More people are uncertain about whether artificial sentience (AS) is possible (41.53%) than believe that sentience is (34.82%) or is not (23.65%) possible. Some people think that AS already exists (18.06%). Overall, people predict a 59.97% chance that robots/AIs will be sentient in the next 100 years. Aggregate responses were within Sentience Institute’s 80% credible intervals for 69% (53/77) of the items. We overestimated 6 items and underestimated 18 items.
Additional census-balancing (i.e., weighting the data) is recommended where possible given that some categories could not be fully census-balanced during recruitment (e.g., income, education). We increased the stopping point for sampling during recruitment to account for some unexpected issues with recruiting respondents from some categories.
The 2021 AIMS survey data offer empirical evidence of how humans extend moral consideration to AIs who exist now and sentient AIs who may exist in the future. The data also provide empirical evidence of social perceptions of AIs, perceived connectedness to AIs, and forecasts for future human-AI relations. These data serve to ground our expectations regarding public opinion on AIs and enable us to track how public opinion changes over time.
Before publishing the data we conducted an exploratory assessment of how public opinion aligns with Metaculus forecasters’ predictions of public opinion. Sentience Institute’s researchers predicted public opinion prior to data collection. Our predictions are available as part of the data publication and the preregistration.
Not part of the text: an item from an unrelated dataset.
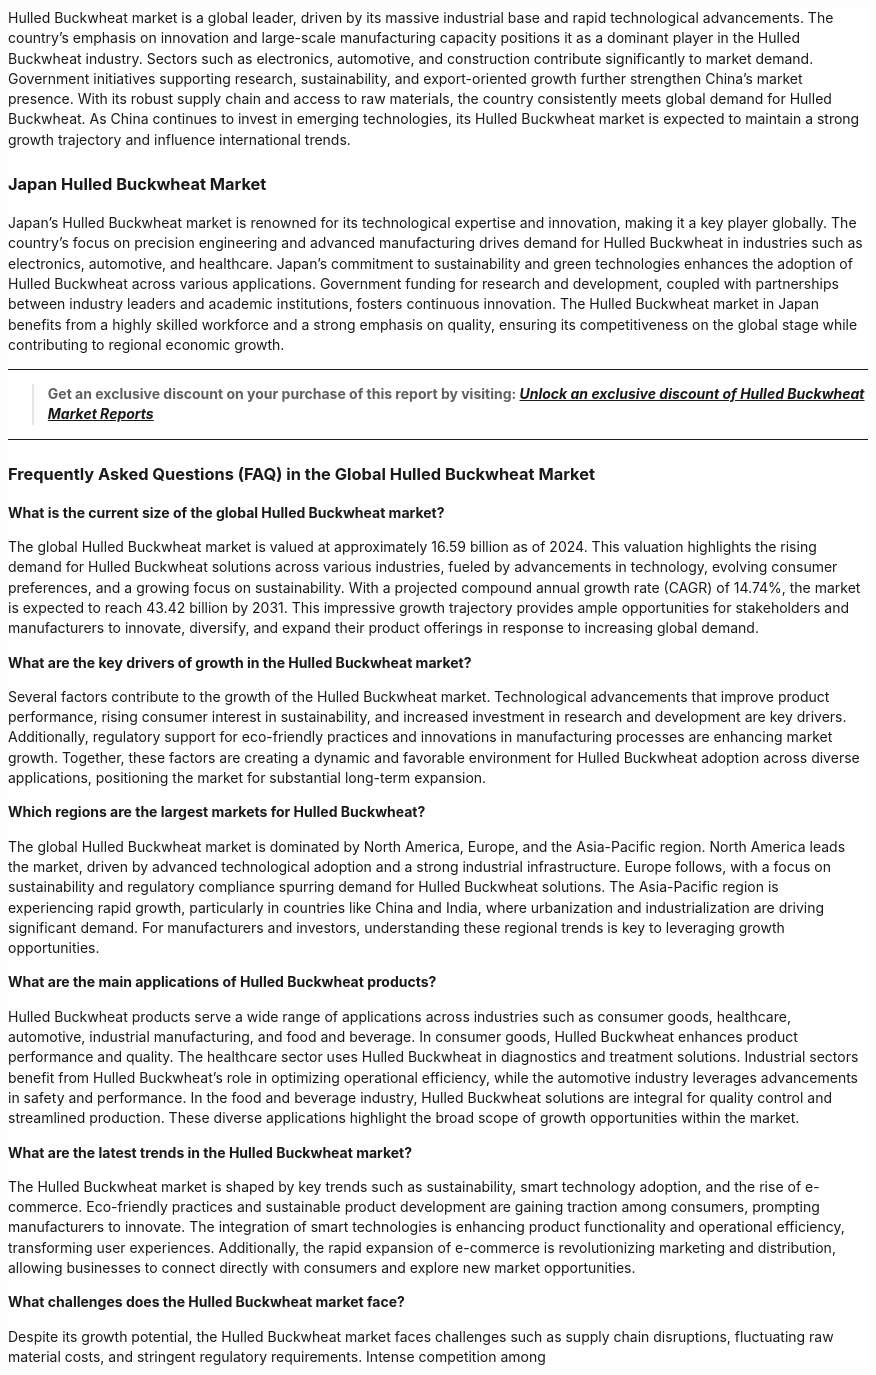 Hulled Buckwheat market is a global leader, driven by its massive industrial base and rapid technological advancements. The country&rsquo;s emphasis on innovation and large-scale manufacturing capacity positions it as a dominant player in the Hulled Buckwheat industry. Sectors such as electronics, automotive, and construction contribute significantly to market demand. Government initiatives supporting research, sustainability, and export-oriented growth further strengthen China&rsquo;s market presence. With its robust supply chain and access to raw materials, the country consistently meets global demand for Hulled Buckwheat. As China continues to invest in emerging technologies, its Hulled Buckwheat market is expected to maintain a strong growth trajectory and influence international trends.</p><h3>Japan Hulled Buckwheat Market</h3><p>Japan&rsquo;s Hulled Buckwheat market is renowned for its technological expertise and innovation, making it a key player globally. The country&rsquo;s focus on precision engineering and advanced manufacturing drives demand for Hulled Buckwheat in industries such as electronics, automotive, and healthcare. Japan&rsquo;s commitment to sustainability and green technologies enhances the adoption of Hulled Buckwheat across various applications. Government funding for research and development, coupled with partnerships between industry leaders and academic institutions, fosters continuous innovation. The Hulled Buckwheat market in Japan benefits from a highly skilled workforce and a strong emphasis on quality, ensuring its competitiveness on the global stage while contributing to regional economic growth.</p><hr /><blockquote><p><strong>Get an exclusive discount on your purchase of this report by visiting: <em><a href="://marketresearchpulse.com/ask-for-discount/141836?utm_source=Github&amp;utm_medium=029">Unlock an exclusive discount of Hulled Buckwheat Market Reports</a></em>&nbsp;</strong></p></blockquote><hr /><h3>Frequently Asked Questions (FAQ) in the Global Hulled Buckwheat Market</h3><p><strong>What is the current size of the global Hulled Buckwheat market?</strong></p><p>The global Hulled Buckwheat market is valued at approximately 16.59 billion as of 2024. This valuation highlights the rising demand for Hulled Buckwheat solutions across various industries, fueled by advancements in technology, evolving consumer preferences, and a growing focus on sustainability. With a projected compound annual growth rate (CAGR) of 14.74%, the market is expected to reach 43.42 billion by 2031. This impressive growth trajectory provides ample opportunities for stakeholders and manufacturers to innovate, diversify, and expand their product offerings in response to increasing global demand.</p><p><strong>What are the key drivers of growth in the Hulled Buckwheat market?</strong></p><p>Several factors contribute to the growth of the Hulled Buckwheat market. Technological advancements that improve product performance, rising consumer interest in sustainability, and increased investment in research and development are key drivers. Additionally, regulatory support for eco-friendly practices and innovations in manufacturing processes are enhancing market growth. Together, these factors are creating a dynamic and favorable environment for Hulled Buckwheat adoption across diverse applications, positioning the market for substantial long-term expansion.</p><p><strong>Which regions are the largest markets for Hulled Buckwheat?</strong></p><p>The global Hulled Buckwheat market is dominated by North America, Europe, and the Asia-Pacific region. North America leads the market, driven by advanced technological adoption and a strong industrial infrastructure. Europe follows, with a focus on sustainability and regulatory compliance spurring demand for Hulled Buckwheat solutions. The Asia-Pacific region is experiencing rapid growth, particularly in countries like China and India, where urbanization and industrialization are driving significant demand. For manufacturers and investors, understanding these regional trends is key to leveraging growth opportunities.</p><p><strong>What are the main applications of Hulled Buckwheat products?</strong></p><p>Hulled Buckwheat products serve a wide range of applications across industries such as consumer goods, healthcare, automotive, industrial manufacturing, and food and beverage. In consumer goods, Hulled Buckwheat enhances product performance and quality. The healthcare sector uses Hulled Buckwheat in diagnostics and treatment solutions. Industrial sectors benefit from Hulled Buckwheat&rsquo;s role in optimizing operational efficiency, while the automotive industry leverages advancements in safety and performance. In the food and beverage industry, Hulled Buckwheat solutions are integral for quality control and streamlined production. These diverse applications highlight the broad scope of growth opportunities within the market.</p><p><strong>What are the latest trends in the Hulled Buckwheat market?</strong></p><p>The Hulled Buckwheat market is shaped by key trends such as sustainability, smart technology adoption, and the rise of e-commerce. Eco-friendly practices and sustainable product development are gaining traction among consumers, prompting manufacturers to innovate. The integration of smart technologies is enhancing product functionality and operational efficiency, transforming user experiences. Additionally, the rapid expansion of e-commerce is revolutionizing marketing and distribution, allowing businesses to connect directly with consumers and explore new market opportunities.</p><p><strong>What challenges does the Hulled Buckwheat market face?</strong></p><p>Despite its growth potential, the Hulled Buckwheat market faces challenges such as supply chain disruptions, fluctuating raw material costs, and stringent regulatory requirements. Intense competition among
For two weeks at the beginning of March 2022, we asked forecasters on Metaculus to predict the public’s responses to five AIMS questions to examine how forecasters’ expectations of public opinion align with actual public opinion. In general, these predictions underestimated the public’s moral and social consideration of artificial sentience and were in the same direction as Sentience Institute researchers, though the prediction format was different so it is not possible to compare directly. The general public was also less certain about the possibility of artificial sentience than Metaculus forecasters expected.
Specifically, Metaculus forecasters underestimated four of the items: (1) support for a ban on the development of sentience in AI, (2) support for legal rights for sentient AI, (3) the importance of the welfare of AI as a social issue, and (4) the perceived threat of AI to future people. Metaculus forecasters overestimated one item: the public’s belief in the possibility of artificial sentience.
Table 1 summarizes the questions, the predictions of Metaculus forecasters, and the relevant census-balanced 2021 AIMS results.
Table 1: Metaculus Predictions and 2021 AIMS Results
Note. a Forecasters on Metaculus can update their predictions during the prediction window. This means that individual forecasters can make multiple predictions and so there are more predictions than individual forecasters. b The Metaculus unweighted prediction is the median of Metaculus user predictions and is known on Metaculus as the “community prediction.” c The Metaculus weighted prediction is the Metaculus system’s weighted estimate of users’ predictions and is known on Metaculus as the “Metaculus prediction.”
Figure 1 shows the actual census-balanced responses from the nationally representative 2021 AIMS sample for respondents with an opinion.
Figure 1: Census-Balanced 2021 AIMS Results
Note. Census-balanced results from the 2021 AIMS survey for the five questions Metaculus forecasters predicted the public’s opinion on. The % agreement (“somewhat agree,” “agree,” “strongly agree”) or % “Yes” for respondents who had an opinion is in the top left of each graph. The % for each answer choice is indicated over the relevant bar.